--- Passage ---
The esoteric language 'Spoon'. Created in 1998 by Steven Goodwin. (Who's, strangely, still proud of it!)

It has been untouched since then. I'm including it in Github for whatever historical amusement may be found!

Purpose

'Spoon' is probably the most obsfucated language available. It is certainly the one with the fewest number of tokens - two! It also lets you hide messages inside ASCII graphics, change the tokens themselves, and convert to BrainF***.

Background

The first lesson in most computer courses tells us that there are only states inside a computers' memory - 1 and 0. Thing is, how many actually get to program in 1's and 0's? I therefore decided it was time to write a language that consisted solely of those two tokens.

As I was going to be dealing with two tokens, I thought it might be a nice idea to use compression (since each token might concievably by quite large). My current thoughts were to take a subset of 'C', and tokenise the oft used tokens using Huffman encoding. I was working on a useable subset when I discovered BrainF***.

--- Available data ---
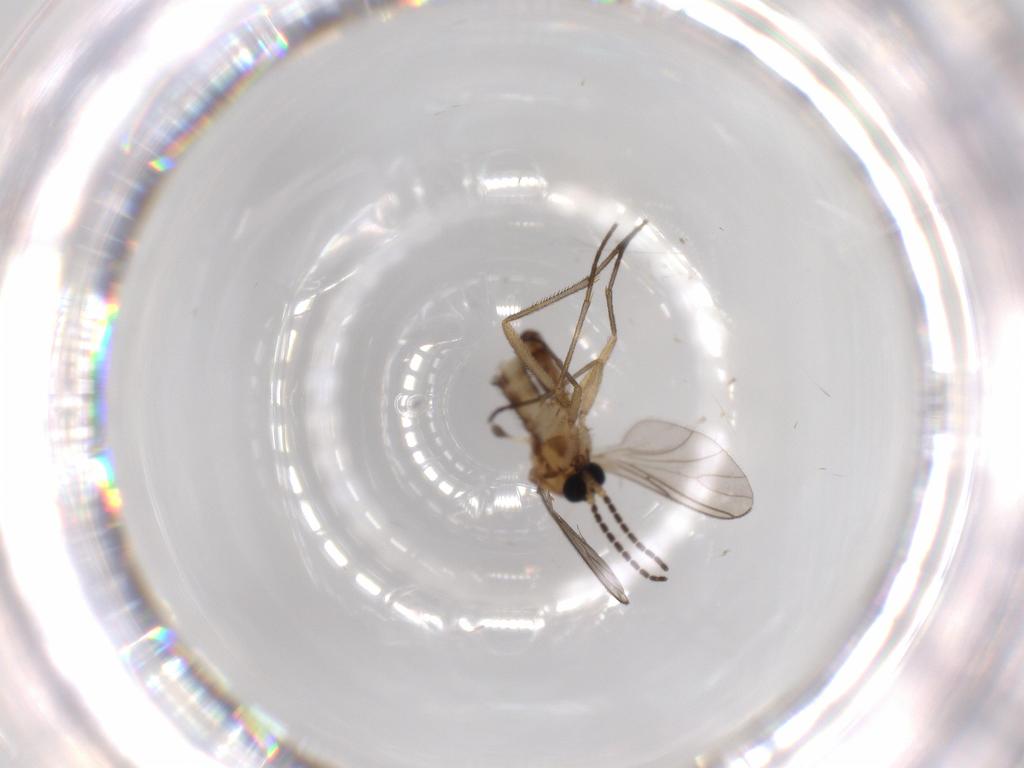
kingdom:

--- Short problem ---
According to the Spoon text, what three things does the language let you do?

--- The response ---
- Hide messages inside ASCII graphics
- Change the tokens themselves
- Convert to BrainF***